Clarke and Lanero round out the monograph with two papers examining original texts, their focus being Ireland’s Ammonet, and Mellis’ English treatise. Both approach their subject with sensitivity to detail, and to the context in which the work was written.

The monograph includes a listing of papers presented at the 7th World Congress, and a review of this work and the contents of this volume suggests two clear themes. Firstly, historical work seems poised to explore a variety of national experiences, including those influenced by former colonial rule. The breadth of contexts explored within the monograph itself provides evidence of the variety of venues in which accounting history is being explored. The analytical significance of the nation state could well be questioned, but the differing cultural experiences and traditions that are pointed to in this body of work suggests a broadening of historical discourse.

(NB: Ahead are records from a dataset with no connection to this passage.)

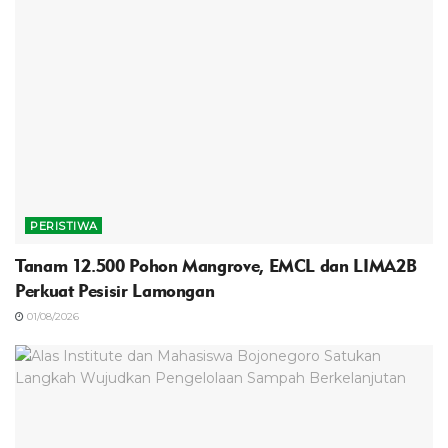
PERISTIWA
Tanam 12.500 Pohon Mangrove, EMCL dan LIMA2B
Perkuat Pesisir Lamongan
01/08/2026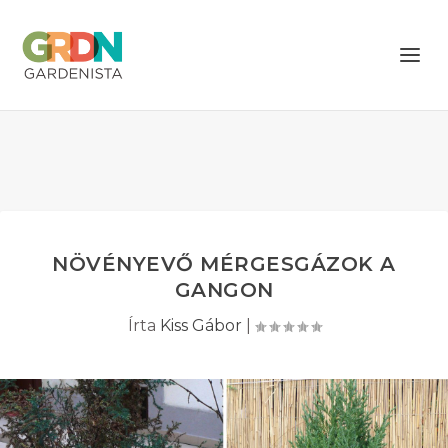
NÖVÉNYEVŐ MÉRGESGÁZOK A
GANGON
Írta
Kiss Gábor
|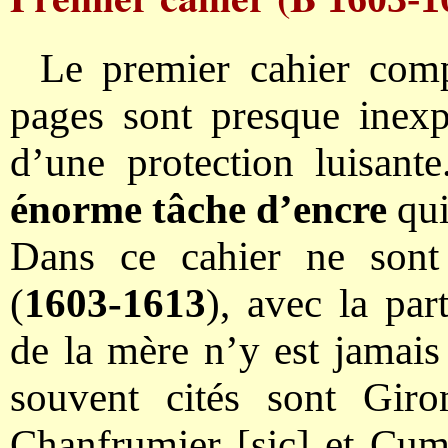
Le premier cahier com
pages sont presque inexpl
d’une protection luisant
énorme tâche d’encre
qui
Dans ce cahier ne sont
(
1603-1613
), avec la par
de la mère n’y est jamais
souvent cités sont Giro
Chanfrumier [sic] et Cum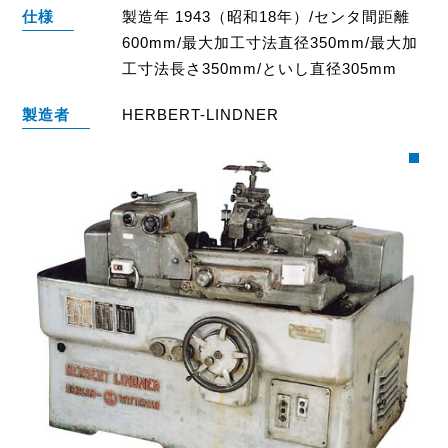
仕様
製造年 1943（昭和18年）/センタ間距離
600mm/最大加工寸法直径350mm/最大加
工寸法長さ350mm/といし直径305mm
製造者
HERBERT-LINDNER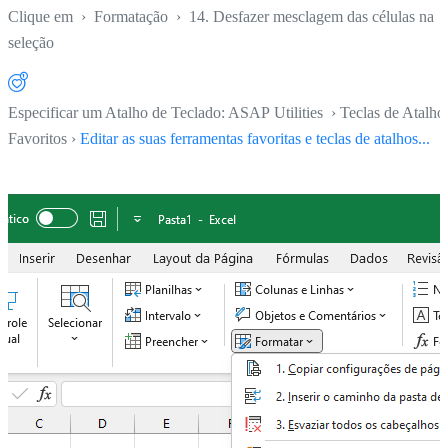
Clique em
›
Formatação
›
14. Desfazer mesclagem das células na
seleção
Especificar um Atalho de Teclado: ASAP Utilities › Teclas de Atalho
Favoritos ›
Editar as suas ferramentas favoritas e teclas de atalhos...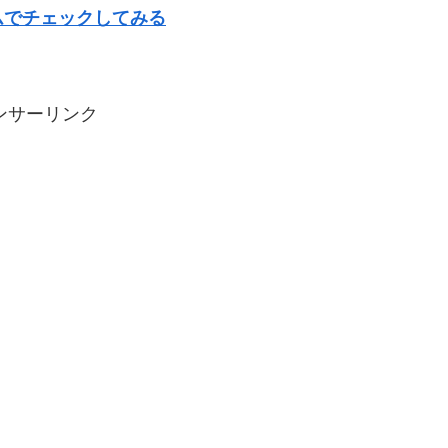
ムでチェックしてみる
ンサーリンク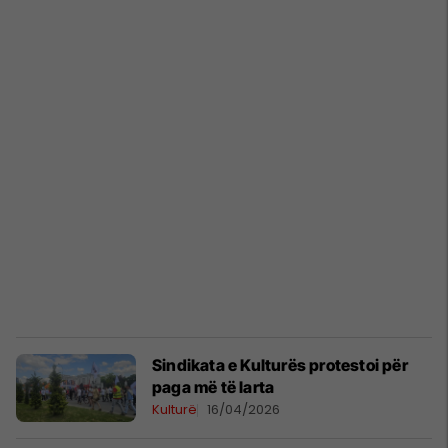
Sindikata e Kulturës protestoi për
paga më të larta
Kulturë
16/04/2026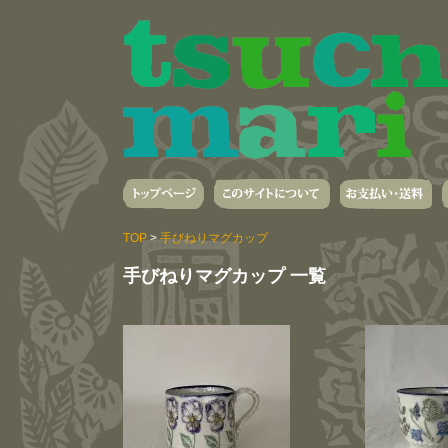
TOP
>
手びねりマグカップ
手びねりマグカップ 一覧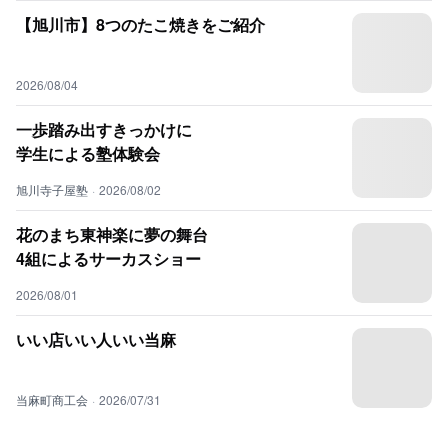
【旭川市】8つのたこ焼きをご紹介
2026/08/04
一歩踏み出すきっかけに
学生による塾体験会
旭川寺子屋塾
·
2026/08/02
花のまち東神楽に夢の舞台
4組によるサーカスショー
2026/08/01
いい店いい人いい当麻
当麻町商工会
·
2026/07/31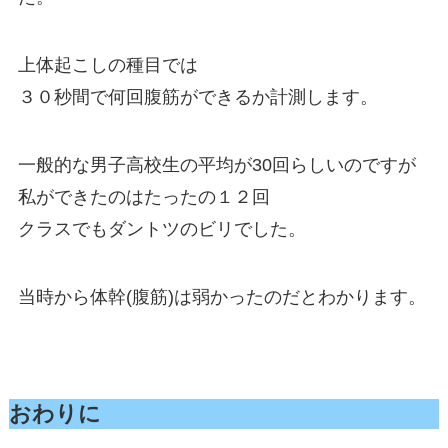
上体起こしの種目では
３０秒間で何回腹筋ができるか計測します。
一般的な男子高校生の平均が30回らしいのですが
私ができたのはたったの１２回
クラスでもダントツのビリでした。
当時から体幹(腹筋)は弱かったのだとわかります。
おわりに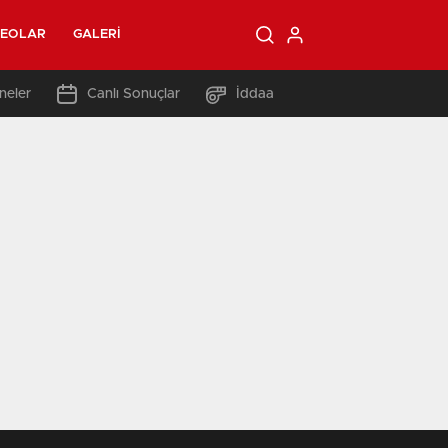
DEOLAR
GALERI
neler
Canlı Sonuçlar
İddaa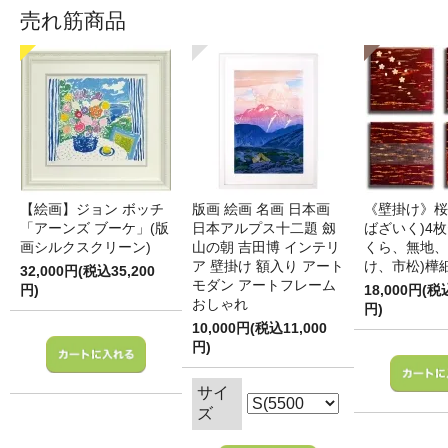
売れ筋商品
【絵画】ジョン ボッチ
版画 絵画 名画 日本画
《壁掛け》桜
「アーンズ ブーケ」(版
日本アルプス十二題 劔
ばざいく)4枚
画シルクスクリーン)
山の朝 吉田博 インテリ
くら、無地、
ア 壁掛け 額入り アート
け、市松)樺
32,000円(税込35,200
モダン アートフレーム
円)
18,000円(税
おしゃれ
円)
10,000円(税込11,000
円)
サイ
ズ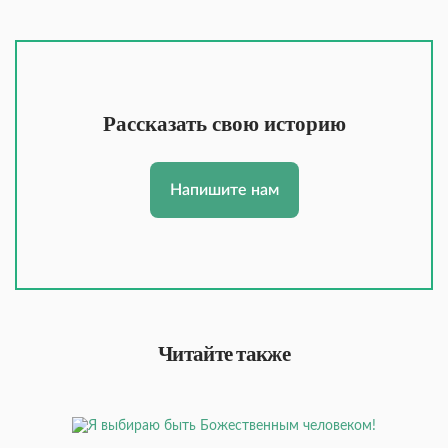
Рассказать свою историю
Напишите нам
Читайте также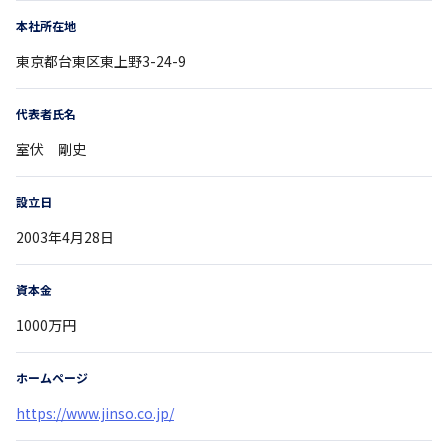
本社所在地
東京都
台東区東上野3-24-9
代表者氏名
室伏 剛史
設立日
2003年4月28日
資本金
1000万円
ホームページ
https://www.jinso.co.jp/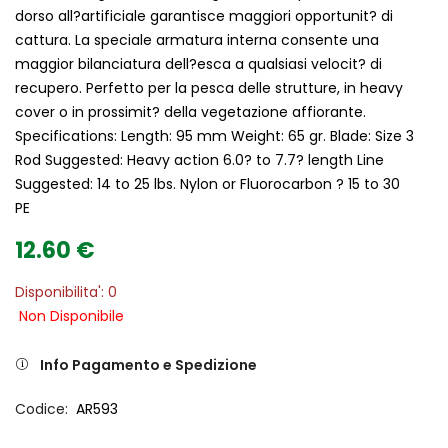
dorso all?artificiale garantisce maggiori opportunit? di
cattura. La speciale armatura interna consente una
maggior bilanciatura dell?esca a qualsiasi velocit? di
recupero. Perfetto per la pesca delle strutture, in heavy
cover o in prossimit? della vegetazione affiorante.
Specifications: Length: 95 mm Weight: 65 gr. Blade: Size 3
Rod Suggested: Heavy action 6.0? to 7.7? length Line
Suggested: 14 to 25 lbs. Nylon or Fluorocarbon ? 15 to 30
PE
12.60 €
Disponibilita': 0
Non Disponibile
Info Pagamento e Spedizione
Codice
AR593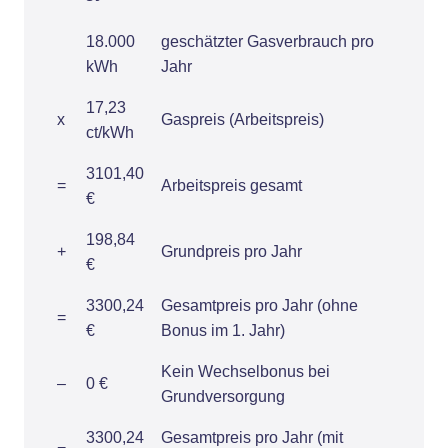
18.000
geschätzter Gasverbrauch pro
kWh
Jahr
17,23
x
Gaspreis (Arbeitspreis)
ct/kWh
3101,40
=
Arbeitspreis gesamt
€
198,84
+
Grundpreis pro Jahr
€
3300,24
Gesamtpreis pro Jahr (ohne
=
€
Bonus im 1. Jahr)
Kein Wechselbonus bei
–
0 €
Grundversorgung
3300,24
Gesamtpreis pro Jahr (mit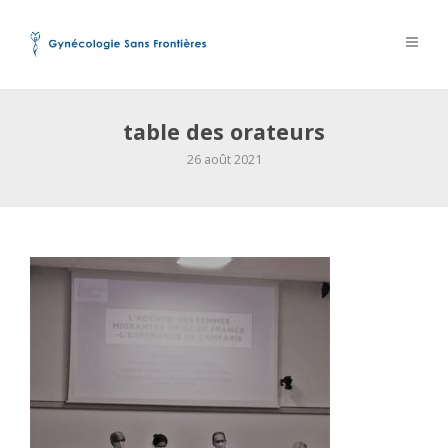
table des orateurs
26 août 2021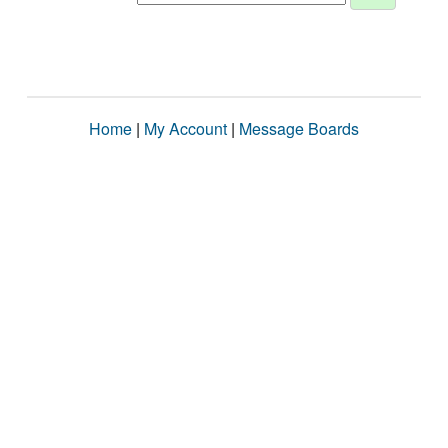
Home
|
My Account
|
Message Boards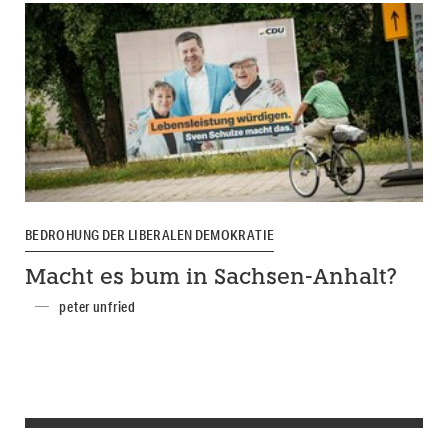
BEDROHUNG DER LIBERALEN DEMOKRATIE
Macht es bum in Sachsen-Anhalt?
peter unfried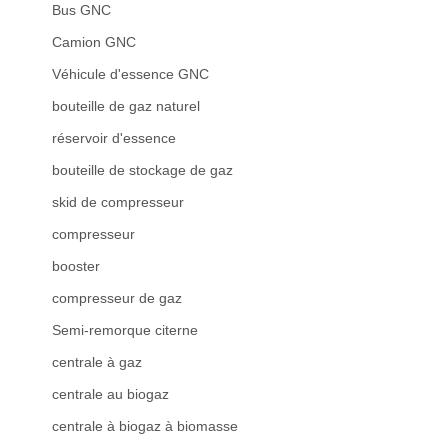
Bus GNC
Camion GNC
Véhicule d'essence GNC
bouteille de gaz naturel
réservoir d'essence
bouteille de stockage de gaz
skid de compresseur
compresseur
booster
compresseur de gaz
Semi-remorque citerne
centrale à gaz
centrale au biogaz
centrale à biogaz à biomasse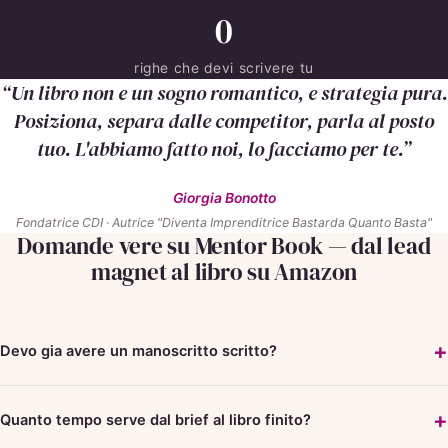
0
righe che devi scrivere tu
“Un libro non e un sogno romantico, e strategia pura.
Posiziona, separa dalle competitor, parla al posto
tuo. L'abbiamo fatto noi, lo facciamo per te.”
Giorgia Bonotto
Fondatrice CDI · Autrice "Diventa Imprenditrice Bastarda Quanto Basta"
Domande vere su Mentor Book — dal lead
magnet al libro su Amazon
Devo gia avere un manoscritto scritto?
Quanto tempo serve dal brief al libro finito?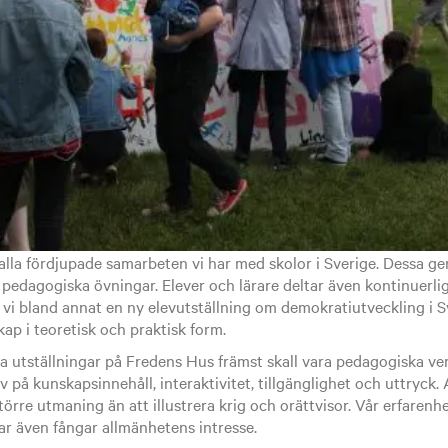
r alla fördjupade samarbeten vi har med skolor i Sverige. Dessa ge
pedagogiska övningar. Elever och lärare deltar även kontinuerlig
e vi bland annat en ny elevutställning om demokratiutveckling i Sy
ap i teoretisk och praktisk form.
la utställningar på Fredens Hus främst skall vara pedagogiska ver
 på kunskapsinnehåll, interaktivitet, tillgänglighet och uttryck. A
örre utmaning än att illustrera krig och orättvisor. Vår erfarenhe
ar även fångar allmänhetens intresse.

The second theme can be discerned in certain of the papers, but especially in the work presented at the Congress. Although more traditional historical work still appears to dominate historical effort, it is clear that theoretically informed critical (or, as Richardson terms it, “emancipatory” [p. 1J) work is on the rise. Kathie Cooper’s work in the monograph provides one example; more are found in remaining papers which depart from what Ncu and Richardson describe as a more conventional narrative concerned largely with the details of practice rather than the context in which practices evolved [p. 339]. The relevance that the U.S. Accounting Education Change Commission finds in history as a means to understand practice seems likely to be met by a more theoretically informed literature more directly concerned with producing a “history of the present.” In this, the monograph reminds us that accounting history is a discipline in flux.